Duterte, who was elected in 2016, is responsible for the nation’s “worst human rights crisis since the dictatorship of Ferdinand Marcos in the 1970s and 1980s,” according to Human Rights Watch. The nonprofit organization says the drug war has claimed the lives of approximately 12,000 people, most of whom live in poor, urban settings, including children.

“These drastic, harsh tactics are meant to deter criticism, discourage people from resisting the Duterte government,” Palatino said. “I think it served its purpose. Duterte’s purpose is really to stifle dissent.”

Combined with Duterte’s wars on terrorism and against Communist rebels, Palatino said it is the poor and indigenous peoples who are suffering the most and least able to advocate for themselves.

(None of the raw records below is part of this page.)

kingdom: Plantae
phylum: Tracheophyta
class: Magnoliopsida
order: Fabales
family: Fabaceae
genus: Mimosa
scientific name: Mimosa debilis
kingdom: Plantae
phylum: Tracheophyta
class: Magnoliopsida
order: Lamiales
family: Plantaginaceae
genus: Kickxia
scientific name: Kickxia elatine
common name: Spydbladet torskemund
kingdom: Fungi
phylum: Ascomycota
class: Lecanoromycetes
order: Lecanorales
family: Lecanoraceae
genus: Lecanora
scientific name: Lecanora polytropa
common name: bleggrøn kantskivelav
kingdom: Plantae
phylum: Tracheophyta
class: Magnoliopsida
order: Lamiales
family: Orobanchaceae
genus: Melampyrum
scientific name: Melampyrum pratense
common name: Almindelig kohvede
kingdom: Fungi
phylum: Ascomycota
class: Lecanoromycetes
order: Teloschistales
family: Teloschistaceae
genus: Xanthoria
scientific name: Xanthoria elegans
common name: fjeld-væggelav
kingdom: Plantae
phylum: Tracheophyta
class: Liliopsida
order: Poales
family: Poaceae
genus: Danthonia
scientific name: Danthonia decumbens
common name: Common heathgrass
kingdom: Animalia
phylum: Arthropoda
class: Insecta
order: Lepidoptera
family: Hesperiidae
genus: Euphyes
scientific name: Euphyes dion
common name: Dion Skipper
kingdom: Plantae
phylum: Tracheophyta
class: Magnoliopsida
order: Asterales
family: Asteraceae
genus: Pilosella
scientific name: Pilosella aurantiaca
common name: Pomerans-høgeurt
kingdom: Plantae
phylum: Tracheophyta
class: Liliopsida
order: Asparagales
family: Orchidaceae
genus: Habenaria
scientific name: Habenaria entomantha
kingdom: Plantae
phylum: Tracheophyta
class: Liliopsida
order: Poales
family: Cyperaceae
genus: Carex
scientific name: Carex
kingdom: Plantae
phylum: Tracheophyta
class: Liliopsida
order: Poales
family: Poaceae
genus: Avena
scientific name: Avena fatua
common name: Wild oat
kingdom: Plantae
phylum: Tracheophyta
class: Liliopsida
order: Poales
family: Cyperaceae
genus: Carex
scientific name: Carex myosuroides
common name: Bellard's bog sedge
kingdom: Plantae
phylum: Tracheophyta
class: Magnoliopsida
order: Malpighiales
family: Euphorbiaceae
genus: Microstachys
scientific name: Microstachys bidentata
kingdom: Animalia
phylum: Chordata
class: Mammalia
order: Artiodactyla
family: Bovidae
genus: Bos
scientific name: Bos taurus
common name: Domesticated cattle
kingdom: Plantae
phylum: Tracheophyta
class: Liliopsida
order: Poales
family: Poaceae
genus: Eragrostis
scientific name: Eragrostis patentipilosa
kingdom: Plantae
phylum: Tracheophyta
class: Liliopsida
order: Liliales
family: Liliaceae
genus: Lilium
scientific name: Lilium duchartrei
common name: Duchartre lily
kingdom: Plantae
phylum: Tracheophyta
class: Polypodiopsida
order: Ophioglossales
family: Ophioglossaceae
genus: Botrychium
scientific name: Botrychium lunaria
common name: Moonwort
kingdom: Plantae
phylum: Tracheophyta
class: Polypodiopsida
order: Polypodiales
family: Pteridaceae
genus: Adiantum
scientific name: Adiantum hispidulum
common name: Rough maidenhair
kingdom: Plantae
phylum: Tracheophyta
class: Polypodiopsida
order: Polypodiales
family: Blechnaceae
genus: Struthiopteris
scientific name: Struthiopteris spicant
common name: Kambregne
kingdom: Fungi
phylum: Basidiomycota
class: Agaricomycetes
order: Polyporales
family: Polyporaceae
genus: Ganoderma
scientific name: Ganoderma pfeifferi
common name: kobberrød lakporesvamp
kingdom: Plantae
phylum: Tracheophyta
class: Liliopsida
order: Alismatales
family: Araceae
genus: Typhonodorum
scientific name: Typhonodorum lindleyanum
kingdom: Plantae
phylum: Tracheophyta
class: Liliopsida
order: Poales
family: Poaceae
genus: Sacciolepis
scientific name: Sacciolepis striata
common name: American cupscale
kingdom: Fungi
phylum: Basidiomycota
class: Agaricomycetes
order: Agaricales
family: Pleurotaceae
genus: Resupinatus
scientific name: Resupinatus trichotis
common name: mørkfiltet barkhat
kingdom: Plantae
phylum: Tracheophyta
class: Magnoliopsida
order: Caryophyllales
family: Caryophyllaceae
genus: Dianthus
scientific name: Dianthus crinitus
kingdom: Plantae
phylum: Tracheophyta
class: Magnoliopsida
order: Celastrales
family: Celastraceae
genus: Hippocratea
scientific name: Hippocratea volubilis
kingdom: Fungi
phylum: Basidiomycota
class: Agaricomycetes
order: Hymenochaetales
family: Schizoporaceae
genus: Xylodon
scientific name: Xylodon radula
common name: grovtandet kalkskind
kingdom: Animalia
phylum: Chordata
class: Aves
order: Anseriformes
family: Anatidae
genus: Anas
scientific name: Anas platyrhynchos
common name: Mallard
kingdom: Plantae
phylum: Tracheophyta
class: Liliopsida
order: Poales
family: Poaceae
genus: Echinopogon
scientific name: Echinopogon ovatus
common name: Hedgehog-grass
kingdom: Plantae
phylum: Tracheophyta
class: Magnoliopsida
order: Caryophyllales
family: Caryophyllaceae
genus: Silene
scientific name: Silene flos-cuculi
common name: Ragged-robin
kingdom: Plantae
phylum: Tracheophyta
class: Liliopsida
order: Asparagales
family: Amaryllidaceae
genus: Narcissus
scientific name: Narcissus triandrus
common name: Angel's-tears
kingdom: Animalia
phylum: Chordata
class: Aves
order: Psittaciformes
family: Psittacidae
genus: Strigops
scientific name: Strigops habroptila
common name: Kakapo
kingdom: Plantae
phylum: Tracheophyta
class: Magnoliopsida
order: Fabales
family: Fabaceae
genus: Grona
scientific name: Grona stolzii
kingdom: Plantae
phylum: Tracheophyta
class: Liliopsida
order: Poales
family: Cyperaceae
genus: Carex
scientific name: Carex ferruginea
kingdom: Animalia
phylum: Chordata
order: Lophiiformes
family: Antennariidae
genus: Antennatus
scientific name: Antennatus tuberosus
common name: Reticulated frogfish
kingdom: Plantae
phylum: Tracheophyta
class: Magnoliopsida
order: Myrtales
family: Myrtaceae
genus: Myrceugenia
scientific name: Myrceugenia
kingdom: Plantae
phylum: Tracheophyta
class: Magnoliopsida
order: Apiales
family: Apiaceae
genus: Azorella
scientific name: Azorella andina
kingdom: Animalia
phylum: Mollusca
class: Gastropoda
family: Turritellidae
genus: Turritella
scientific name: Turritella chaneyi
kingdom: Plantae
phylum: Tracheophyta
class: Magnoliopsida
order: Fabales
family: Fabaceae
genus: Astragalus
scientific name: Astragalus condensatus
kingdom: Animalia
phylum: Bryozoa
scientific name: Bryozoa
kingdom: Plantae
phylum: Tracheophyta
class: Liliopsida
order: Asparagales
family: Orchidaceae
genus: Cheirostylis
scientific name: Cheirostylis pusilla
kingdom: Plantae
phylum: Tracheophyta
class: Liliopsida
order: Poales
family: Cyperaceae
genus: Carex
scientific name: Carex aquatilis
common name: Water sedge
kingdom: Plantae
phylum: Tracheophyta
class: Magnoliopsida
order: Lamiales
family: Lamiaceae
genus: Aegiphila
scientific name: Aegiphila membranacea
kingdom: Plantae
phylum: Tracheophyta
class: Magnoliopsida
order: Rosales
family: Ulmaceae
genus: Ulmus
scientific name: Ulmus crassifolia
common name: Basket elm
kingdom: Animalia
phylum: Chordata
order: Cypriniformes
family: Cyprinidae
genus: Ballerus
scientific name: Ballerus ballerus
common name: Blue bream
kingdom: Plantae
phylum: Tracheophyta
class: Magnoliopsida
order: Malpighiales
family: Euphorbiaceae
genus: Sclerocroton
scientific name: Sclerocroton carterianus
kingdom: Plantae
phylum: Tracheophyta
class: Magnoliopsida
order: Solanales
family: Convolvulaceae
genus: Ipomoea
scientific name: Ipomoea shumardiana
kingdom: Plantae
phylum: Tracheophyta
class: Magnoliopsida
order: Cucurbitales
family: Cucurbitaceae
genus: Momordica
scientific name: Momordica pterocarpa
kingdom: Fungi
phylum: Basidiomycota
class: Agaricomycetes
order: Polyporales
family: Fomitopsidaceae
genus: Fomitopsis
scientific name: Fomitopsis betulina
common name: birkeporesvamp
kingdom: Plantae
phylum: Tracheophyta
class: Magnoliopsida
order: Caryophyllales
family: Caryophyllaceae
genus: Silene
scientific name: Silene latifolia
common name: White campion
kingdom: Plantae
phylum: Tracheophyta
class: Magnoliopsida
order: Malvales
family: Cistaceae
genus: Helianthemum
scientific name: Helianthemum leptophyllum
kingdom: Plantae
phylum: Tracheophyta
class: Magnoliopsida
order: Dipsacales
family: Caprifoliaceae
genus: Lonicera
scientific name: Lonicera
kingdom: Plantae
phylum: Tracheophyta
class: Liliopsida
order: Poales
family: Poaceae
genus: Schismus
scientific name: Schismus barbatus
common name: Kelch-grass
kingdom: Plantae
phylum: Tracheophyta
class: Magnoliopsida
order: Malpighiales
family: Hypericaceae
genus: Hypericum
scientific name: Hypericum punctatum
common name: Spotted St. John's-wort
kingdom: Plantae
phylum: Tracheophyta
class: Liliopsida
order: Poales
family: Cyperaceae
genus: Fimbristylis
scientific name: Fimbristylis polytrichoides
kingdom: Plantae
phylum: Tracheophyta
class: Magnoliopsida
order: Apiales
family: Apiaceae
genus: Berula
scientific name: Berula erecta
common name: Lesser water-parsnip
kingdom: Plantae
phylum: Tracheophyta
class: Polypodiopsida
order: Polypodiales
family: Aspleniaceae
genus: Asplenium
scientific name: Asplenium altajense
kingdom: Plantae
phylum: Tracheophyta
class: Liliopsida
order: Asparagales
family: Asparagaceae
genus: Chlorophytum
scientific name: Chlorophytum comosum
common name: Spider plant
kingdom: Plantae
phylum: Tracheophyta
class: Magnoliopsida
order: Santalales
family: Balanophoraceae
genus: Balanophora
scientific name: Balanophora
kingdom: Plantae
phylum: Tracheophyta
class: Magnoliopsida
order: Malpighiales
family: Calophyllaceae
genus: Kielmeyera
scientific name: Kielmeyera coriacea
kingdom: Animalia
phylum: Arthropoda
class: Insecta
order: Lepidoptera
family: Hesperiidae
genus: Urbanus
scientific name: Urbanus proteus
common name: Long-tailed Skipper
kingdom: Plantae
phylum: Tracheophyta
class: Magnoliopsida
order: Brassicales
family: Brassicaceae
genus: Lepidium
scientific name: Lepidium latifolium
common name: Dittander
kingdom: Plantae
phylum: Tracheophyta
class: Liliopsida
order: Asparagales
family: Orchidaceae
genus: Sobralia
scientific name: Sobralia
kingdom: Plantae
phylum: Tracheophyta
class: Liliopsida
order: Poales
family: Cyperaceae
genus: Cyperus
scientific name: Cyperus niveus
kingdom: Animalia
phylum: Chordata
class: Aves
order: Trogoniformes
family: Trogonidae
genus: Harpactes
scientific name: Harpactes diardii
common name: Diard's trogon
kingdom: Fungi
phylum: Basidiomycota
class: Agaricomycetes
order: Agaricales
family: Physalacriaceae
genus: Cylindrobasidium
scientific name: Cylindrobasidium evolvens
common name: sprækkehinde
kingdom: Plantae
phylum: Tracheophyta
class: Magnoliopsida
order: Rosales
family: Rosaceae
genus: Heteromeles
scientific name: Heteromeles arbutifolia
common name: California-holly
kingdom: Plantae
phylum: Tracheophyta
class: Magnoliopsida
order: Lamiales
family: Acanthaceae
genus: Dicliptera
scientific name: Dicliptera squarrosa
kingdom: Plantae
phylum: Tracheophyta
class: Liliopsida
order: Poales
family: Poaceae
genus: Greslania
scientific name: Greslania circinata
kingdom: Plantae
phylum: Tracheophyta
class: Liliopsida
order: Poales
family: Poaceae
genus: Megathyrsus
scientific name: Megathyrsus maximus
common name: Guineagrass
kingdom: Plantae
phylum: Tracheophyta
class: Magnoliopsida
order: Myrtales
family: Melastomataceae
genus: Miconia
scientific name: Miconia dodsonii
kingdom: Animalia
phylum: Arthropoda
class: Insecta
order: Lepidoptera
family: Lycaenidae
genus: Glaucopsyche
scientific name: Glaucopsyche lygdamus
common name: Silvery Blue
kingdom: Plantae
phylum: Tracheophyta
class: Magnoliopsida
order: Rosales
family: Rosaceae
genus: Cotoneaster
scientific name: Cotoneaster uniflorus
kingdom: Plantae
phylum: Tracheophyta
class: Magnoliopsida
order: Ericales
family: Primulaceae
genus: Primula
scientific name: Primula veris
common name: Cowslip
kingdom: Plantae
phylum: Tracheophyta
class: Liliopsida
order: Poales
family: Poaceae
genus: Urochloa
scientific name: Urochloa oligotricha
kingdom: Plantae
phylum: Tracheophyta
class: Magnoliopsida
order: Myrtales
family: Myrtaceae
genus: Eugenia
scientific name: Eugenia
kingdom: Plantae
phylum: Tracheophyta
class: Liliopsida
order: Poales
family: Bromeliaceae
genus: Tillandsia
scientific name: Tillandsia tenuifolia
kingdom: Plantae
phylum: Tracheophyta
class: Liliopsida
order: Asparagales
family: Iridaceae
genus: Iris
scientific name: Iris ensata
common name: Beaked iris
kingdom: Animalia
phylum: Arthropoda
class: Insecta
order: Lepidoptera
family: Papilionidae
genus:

Yves Nibungco, who immigrated to Jersey City in 2005 and now serves as coordinator of Malaya, a U.S. movement against killings and dictatorship in the Philippines, said he wants an increased spotlight placed on American foreign aid to his native country. The U.S. gave the Philippines nearly $180 million in 2017, including almost $6 million in funding for “peace and security,” U.S. foreign assistance data indicates. The U.S. has also provided weapons to the country’s military for years.

“We hope by doing this speaking tour to move the American public and convince our legislators to cut aid,” Nibungco said.

New Jersey has one of the largest Filipino populations in the U.S. The Garden State was home to 140,000 Filipinos in 2016, including nearly 17,000 living in Jersey City, according to Census data. 

The group, which includes Jersey City residents Bea Sabino and Laura Emily E. Austria, is sponsoring forums tonight at the Reformed Church of Highland Park and at San Damiano Hall in New York. Both events run from 6 to 9 p.m.

Absent today was Jerome Succor Aba, who was detained at the San Francisco airport for 28 hours earlier this month and then sent back to the Philippines, despite having a visa to enter the country, Palatino said.

“Jerome’s testimony would reveal the military atrocities committed by state agents … and the complicity of the U.S. government in terms of military aid,” Palatino said.